Mayor Rahm Emanuel said Wednesday he “wasn’t bragging” as much as he was “acknowledging how we stabilized” skyrocketing health care costs in a 2015 email exchange that has infuriated retired city employees stripped of their 55 percent health care subsidy.

“You can call what I did heartless. We worked it through over a three-year period. We avoided raising taxes. And we avoided cutting basic neighborhood services. And we still met the objective of providing and giving people health care,” the mayor said.

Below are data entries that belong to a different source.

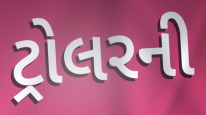
ટ્રોલરની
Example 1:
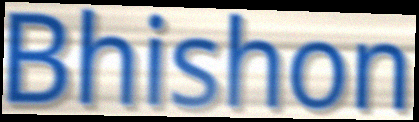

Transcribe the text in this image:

Bhishon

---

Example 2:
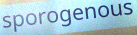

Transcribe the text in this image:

sporogenous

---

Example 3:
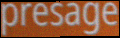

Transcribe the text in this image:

presage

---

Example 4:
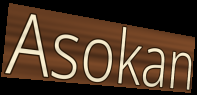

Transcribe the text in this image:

Asokan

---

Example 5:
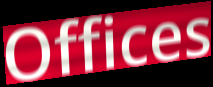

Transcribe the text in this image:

Offices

“Over 30 or 40 years, we promised benefits that were never paid for. Not only has this [three-year phase-out of retiree health care] saved the city $100 million. It was gonna grow to $350 million with no revenue source. I wasn’t bragging so much as acknowledging how we actually have stabilized our health care costs for the first time in 30 years. Nobody in the private sector or public sector has done that.”

The exchange of emails with venture capitalist Henry Feinberg that infuriated city retirees was among 2,700 private emails released by City Hall last month as part of an agreement that ended a marathon legal battle with the Better Government Association.

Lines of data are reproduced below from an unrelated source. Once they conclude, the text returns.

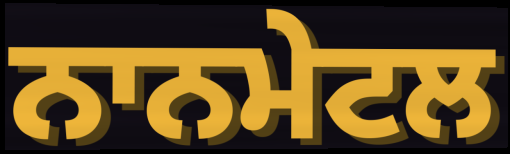
ਨਾਨਮੇਟਲ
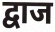
द्वाज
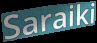
Saraiki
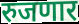
रुजणार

The email chain started just days after Emanuel unveiled a 2016 budget that included a $588 million property tax increase for police and fire pensions and school construction.

Feinberg wrote, “Massive tax hikes w/o reform is the problem that got us here.” He enclosed an article under the headline, “The Shock and Awe Address Rahm Should Have Given.”

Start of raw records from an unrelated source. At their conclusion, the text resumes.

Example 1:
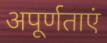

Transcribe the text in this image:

अपूर्णताएं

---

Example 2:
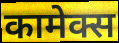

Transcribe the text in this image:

कामेक्स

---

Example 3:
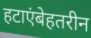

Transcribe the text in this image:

हटाएंबेहतरीन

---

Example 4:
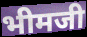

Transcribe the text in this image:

भीमजी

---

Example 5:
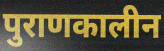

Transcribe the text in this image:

पुराणकालीन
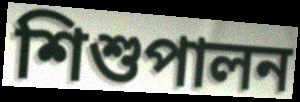
শিশুপালন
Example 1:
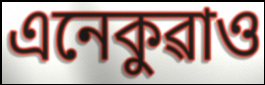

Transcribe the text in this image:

এনেকুৱাও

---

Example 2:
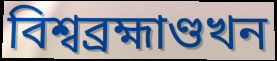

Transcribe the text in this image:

বিশ্বব্ৰহ্মাণ্ডখন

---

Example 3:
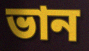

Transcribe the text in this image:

ভান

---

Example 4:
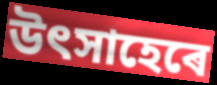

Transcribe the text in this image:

উৎসাহেৰে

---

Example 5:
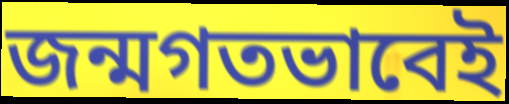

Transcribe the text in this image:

জন্মগতভাবেই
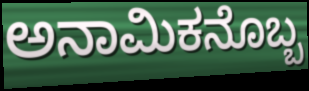
ಅನಾಮಿಕನೊಬ್ಬ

It proposed radical solutions under the threat of bankruptcy, including terminating contracts and collective bargaining agreements; “broad and deep” layoffs and pay cuts; “massive operational changes and a ban on future contributions to city employee pension funds, with a “new, affordable plan” to cover only new employees and “certain participants particularly hurt” by termination of old plans.

Emanuel took exception to the radical recipe, calling his budget endorsed by the Civic Federation a “major restructuring of our finances….You may want to look it up.”

Feinberg stood his ground, reminding Emanuel that, when the two men met for lunch at Coco Pazzo, “I shared with you my conviction that pensions were the 1,000-lb. gorilla in the room” and the “mission critical objective that could/would sink Chicago even if you made progress across many other fronts, which, to your credit, you have.”

“So, we may need to agree to disagree. Massive tax hikes without pension reform is fiscally insane. Bruce [Rauner] gets it and is sticking to his guns,” Feinberg wrote.

Emanuel countered, “You obviously have not read the Supreme Court decision on the State of Illinois Constitution. Their view is pretty clear. No reform allowed.”

That’s when Feinberg noted that Emanuel had never hesitated to “let a judicial ruling get in his way and not find a creative work-around solution” and the mayor made the remark that has become a rallying cry with city retirees.

“Never. Which is why I eliminated retiree health care. Only elected official to eliminate—not cut or reform—a benefit. Thank you very much. A $175 million saving!” Emanuel wrote.

Retirees have called the email “heartless.”

As of Jan. 1, roughly 10,000 city employees who started working for the city before April 1, 1986, and do not qualify for Medicare, are on their own to search for coverage that’s difficult or too expensive to find.

On Wednesday, Emanuel was still stating the facts without emotion, which is what angered retirees in the first place.

“I made a pledge in 2011 that we were gonna get health care costs under control and still deliver it. And we have,” the mayor said.

“From a wellness program to a change in making sure that people pay for retiree health care as we negotiated to also making sure we change the way we did our community [mental] health care, where we now have better service and saving $14 million a year. And we did not raise taxes or cut service to do it.”